子どもの便秘症

子どもの病気

子どもの便秘も、お母さんたちがよく心配になることのひとつです。

便秘の原因、診断、対応についてまとめてみたいと思います。

『小児慢性機能性便秘症ガイドライン』

https://www.jspghan.org/constipation/files/guideline.pdf

便秘とは?

便秘とはどのような状態を指すのでしょうか。

ガイドラインには、「便が滞った、または便がでにくい状態」と書かれています。

「便が滞る」とは、うんちの回数や量が減るということ。

「便がでにくい」とは、うんちをするのに頑張らないといけなかったり、痛みで泣いたり、いきんでも出なかったりすること。

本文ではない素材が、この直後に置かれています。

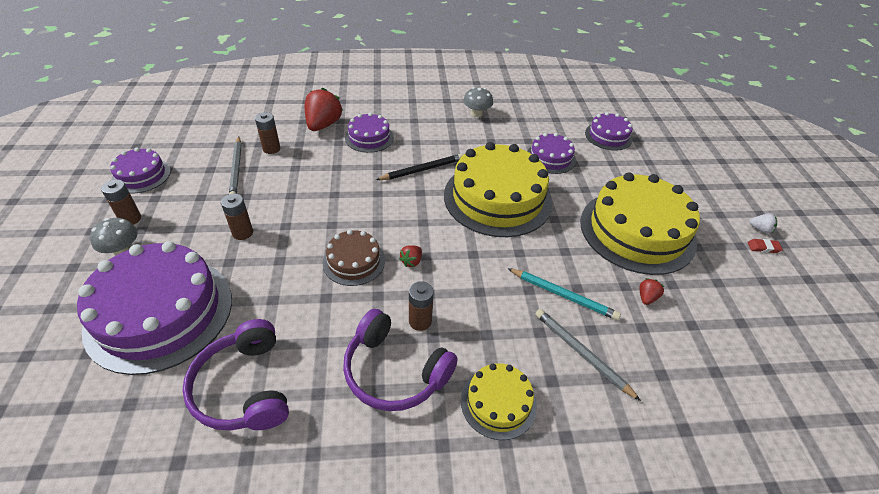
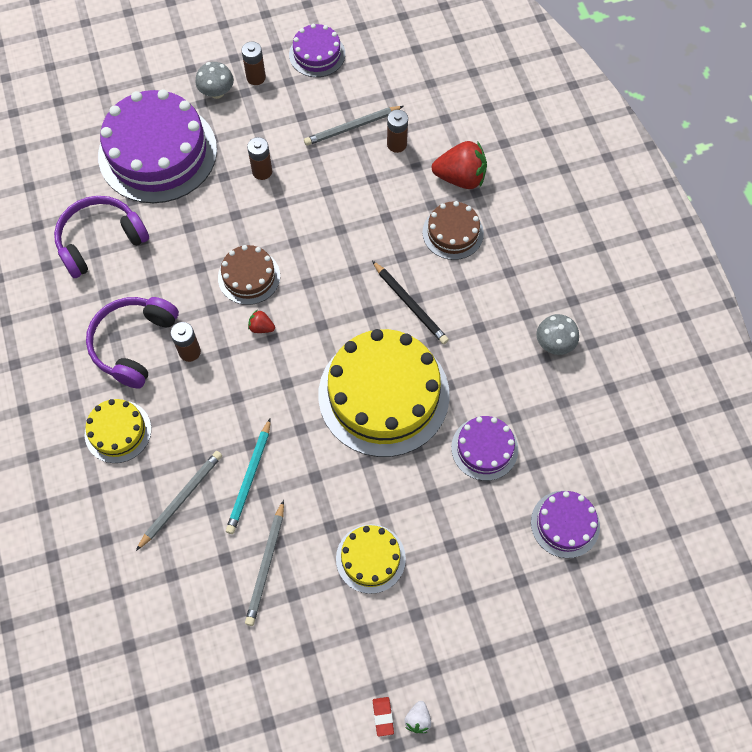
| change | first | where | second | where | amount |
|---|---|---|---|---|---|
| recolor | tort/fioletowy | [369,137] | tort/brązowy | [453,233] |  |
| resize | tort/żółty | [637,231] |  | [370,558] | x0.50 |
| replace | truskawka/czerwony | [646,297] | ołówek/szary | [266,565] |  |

そのまんまやん、という気もしますが、排便の習慣は人それぞれ。何日くらい出なければ便秘、と一概に決められるものではありません。

あくまでも、その人(子)がつらいかどうか、です。

「便秘」というのはその「状態」を表す言葉ですが、これが「便秘症」となると、便秘によってお腹が痛い、お腹が張る、不快である、排便時の痛みや出血がある、などの「病気」となります。

排便は1日何回が普通?

排便回数は個人差もありますし、子どもの年齢によっても違ってきます。

生まれたばかりの新生児では、1日の排便回数は平均4回と言われており、とくに母乳栄養の場合は哺乳のたびにうんちをする赤ちゃんも珍しくありません。

2歳までに排便回数は1日1−2回に減少し、3−4歳で1日1回程度になると言われます。

また、便秘になりやすい時期もわかっています。

  • 離乳食の開始時期
  • トイレトレーニングの時期
  • 学校に通い始める時期

この時期は特に気をつけて様子を見てあげた方がよさそうですね。

便秘の悪循環

慢性の便秘では、腸に貯まった太くて硬い便を出すときに痛みや出血をしてしまうことがあります。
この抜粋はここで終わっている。